### What the task requires
Please state how many lines of the data below contain the word "labels", offering nothing besides the number.

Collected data
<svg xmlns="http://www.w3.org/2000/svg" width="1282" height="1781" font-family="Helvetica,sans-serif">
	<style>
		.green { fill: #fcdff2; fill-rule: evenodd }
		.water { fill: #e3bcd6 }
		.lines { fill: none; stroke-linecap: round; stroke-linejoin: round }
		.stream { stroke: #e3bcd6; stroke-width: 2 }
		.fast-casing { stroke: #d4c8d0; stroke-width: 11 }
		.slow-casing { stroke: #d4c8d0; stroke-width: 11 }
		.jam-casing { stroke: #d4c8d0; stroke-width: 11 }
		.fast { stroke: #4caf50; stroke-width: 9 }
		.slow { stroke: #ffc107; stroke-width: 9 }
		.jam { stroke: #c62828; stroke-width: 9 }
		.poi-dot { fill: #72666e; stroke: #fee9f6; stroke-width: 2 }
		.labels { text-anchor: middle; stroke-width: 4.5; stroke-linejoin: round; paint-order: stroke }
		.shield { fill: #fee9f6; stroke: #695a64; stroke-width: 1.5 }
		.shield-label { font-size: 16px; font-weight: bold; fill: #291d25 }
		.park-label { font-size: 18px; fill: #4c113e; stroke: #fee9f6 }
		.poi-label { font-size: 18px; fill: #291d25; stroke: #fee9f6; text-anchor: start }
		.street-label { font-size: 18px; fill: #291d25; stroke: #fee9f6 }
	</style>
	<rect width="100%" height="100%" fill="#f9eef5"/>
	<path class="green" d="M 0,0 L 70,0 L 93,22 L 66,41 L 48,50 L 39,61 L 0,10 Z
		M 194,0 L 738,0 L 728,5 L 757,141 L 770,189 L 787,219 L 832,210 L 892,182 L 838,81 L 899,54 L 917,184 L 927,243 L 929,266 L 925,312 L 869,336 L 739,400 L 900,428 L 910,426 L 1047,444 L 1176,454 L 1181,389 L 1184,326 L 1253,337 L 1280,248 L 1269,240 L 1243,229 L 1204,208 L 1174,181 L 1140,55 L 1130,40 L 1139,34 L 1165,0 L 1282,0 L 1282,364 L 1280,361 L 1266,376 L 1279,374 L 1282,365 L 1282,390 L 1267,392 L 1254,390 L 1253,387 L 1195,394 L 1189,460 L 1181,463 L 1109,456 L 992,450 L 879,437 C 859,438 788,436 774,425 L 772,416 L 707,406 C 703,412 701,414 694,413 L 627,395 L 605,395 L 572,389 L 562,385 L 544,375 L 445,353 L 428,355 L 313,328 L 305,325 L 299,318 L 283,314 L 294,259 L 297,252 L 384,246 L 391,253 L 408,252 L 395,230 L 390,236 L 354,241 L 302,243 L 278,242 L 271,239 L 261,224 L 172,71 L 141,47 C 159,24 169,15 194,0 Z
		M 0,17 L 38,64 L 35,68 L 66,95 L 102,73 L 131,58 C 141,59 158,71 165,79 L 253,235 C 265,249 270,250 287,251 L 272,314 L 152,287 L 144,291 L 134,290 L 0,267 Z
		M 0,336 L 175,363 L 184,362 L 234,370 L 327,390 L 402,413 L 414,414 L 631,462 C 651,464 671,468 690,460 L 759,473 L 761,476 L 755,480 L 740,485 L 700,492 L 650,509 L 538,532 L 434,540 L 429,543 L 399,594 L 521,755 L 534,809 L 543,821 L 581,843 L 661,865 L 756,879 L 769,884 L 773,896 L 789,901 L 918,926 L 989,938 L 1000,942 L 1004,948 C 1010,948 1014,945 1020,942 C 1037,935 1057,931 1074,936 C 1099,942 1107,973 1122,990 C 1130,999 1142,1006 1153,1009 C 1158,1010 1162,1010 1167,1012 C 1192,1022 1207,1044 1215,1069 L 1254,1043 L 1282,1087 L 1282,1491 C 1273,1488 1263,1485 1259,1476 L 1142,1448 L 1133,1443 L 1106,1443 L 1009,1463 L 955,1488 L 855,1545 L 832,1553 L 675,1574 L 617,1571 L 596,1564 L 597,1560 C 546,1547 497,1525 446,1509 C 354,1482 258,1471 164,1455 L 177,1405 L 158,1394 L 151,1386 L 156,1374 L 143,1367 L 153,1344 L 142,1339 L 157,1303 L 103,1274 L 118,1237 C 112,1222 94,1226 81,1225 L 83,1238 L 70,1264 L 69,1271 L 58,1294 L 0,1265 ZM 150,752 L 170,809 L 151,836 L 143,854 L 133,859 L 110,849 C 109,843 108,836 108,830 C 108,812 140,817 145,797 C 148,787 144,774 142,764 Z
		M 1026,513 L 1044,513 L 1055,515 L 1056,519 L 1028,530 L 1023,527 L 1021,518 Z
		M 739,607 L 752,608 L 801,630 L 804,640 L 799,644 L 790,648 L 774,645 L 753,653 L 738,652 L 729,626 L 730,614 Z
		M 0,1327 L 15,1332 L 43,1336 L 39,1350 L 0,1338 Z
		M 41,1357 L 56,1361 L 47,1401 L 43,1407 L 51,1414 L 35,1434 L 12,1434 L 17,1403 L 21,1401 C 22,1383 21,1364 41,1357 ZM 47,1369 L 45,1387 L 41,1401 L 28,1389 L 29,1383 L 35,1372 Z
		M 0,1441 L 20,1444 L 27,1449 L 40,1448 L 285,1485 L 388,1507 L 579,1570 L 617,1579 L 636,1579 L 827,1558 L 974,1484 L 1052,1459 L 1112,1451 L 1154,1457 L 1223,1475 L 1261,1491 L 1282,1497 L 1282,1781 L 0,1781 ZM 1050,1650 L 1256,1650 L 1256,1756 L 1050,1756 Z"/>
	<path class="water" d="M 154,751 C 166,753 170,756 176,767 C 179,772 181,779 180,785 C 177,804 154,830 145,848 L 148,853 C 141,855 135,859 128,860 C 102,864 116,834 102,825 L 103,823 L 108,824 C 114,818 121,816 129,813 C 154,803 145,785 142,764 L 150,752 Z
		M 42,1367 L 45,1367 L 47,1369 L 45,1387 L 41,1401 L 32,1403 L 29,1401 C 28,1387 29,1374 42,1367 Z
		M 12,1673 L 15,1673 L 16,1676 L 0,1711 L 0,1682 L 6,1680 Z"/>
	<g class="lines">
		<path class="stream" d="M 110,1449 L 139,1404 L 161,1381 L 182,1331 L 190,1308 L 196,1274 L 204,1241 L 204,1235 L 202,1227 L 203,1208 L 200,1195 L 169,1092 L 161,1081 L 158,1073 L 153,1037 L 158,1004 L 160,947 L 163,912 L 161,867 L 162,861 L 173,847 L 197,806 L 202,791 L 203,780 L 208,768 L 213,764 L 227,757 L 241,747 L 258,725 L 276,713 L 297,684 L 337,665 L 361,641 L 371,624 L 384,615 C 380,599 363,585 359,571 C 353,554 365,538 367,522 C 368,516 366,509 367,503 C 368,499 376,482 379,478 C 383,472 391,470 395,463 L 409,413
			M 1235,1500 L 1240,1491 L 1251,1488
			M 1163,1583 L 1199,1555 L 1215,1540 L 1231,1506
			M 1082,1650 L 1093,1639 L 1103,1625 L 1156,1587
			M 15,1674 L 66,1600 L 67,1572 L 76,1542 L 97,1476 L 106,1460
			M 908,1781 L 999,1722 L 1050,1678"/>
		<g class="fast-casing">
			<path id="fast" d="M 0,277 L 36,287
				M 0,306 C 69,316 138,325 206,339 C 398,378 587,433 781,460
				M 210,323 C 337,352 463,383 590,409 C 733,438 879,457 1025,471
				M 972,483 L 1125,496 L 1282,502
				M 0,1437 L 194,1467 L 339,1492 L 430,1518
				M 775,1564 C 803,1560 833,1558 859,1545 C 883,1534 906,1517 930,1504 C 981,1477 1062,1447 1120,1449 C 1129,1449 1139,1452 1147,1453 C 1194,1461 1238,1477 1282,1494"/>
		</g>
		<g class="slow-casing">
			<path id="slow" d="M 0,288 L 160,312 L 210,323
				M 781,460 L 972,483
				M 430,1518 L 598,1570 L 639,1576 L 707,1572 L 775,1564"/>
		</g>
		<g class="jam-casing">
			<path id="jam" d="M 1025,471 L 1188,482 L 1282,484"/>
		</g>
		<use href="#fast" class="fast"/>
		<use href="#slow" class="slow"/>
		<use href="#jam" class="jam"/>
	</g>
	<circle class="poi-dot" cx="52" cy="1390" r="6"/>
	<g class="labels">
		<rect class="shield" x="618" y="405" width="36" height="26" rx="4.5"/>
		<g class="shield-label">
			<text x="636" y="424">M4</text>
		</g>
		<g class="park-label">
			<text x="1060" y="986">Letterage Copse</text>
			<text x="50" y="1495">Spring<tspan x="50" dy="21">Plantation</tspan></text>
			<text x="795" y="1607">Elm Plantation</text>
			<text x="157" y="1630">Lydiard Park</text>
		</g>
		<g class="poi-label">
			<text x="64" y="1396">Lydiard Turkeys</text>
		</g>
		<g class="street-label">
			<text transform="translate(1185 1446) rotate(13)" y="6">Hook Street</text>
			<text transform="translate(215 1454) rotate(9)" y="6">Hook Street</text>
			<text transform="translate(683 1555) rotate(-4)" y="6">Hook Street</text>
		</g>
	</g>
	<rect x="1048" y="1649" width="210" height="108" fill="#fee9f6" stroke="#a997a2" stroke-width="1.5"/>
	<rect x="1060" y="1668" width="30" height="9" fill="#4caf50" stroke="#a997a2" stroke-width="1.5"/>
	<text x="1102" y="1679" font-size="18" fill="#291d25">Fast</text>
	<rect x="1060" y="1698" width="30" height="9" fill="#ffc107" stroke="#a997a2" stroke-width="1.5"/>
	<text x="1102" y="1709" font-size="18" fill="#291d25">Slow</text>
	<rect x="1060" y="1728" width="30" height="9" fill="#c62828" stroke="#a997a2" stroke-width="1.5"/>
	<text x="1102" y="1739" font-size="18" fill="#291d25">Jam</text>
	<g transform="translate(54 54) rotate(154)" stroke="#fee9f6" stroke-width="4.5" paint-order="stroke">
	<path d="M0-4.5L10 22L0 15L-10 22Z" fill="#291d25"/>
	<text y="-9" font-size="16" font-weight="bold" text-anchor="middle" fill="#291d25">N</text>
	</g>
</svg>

### Solution for this problem
2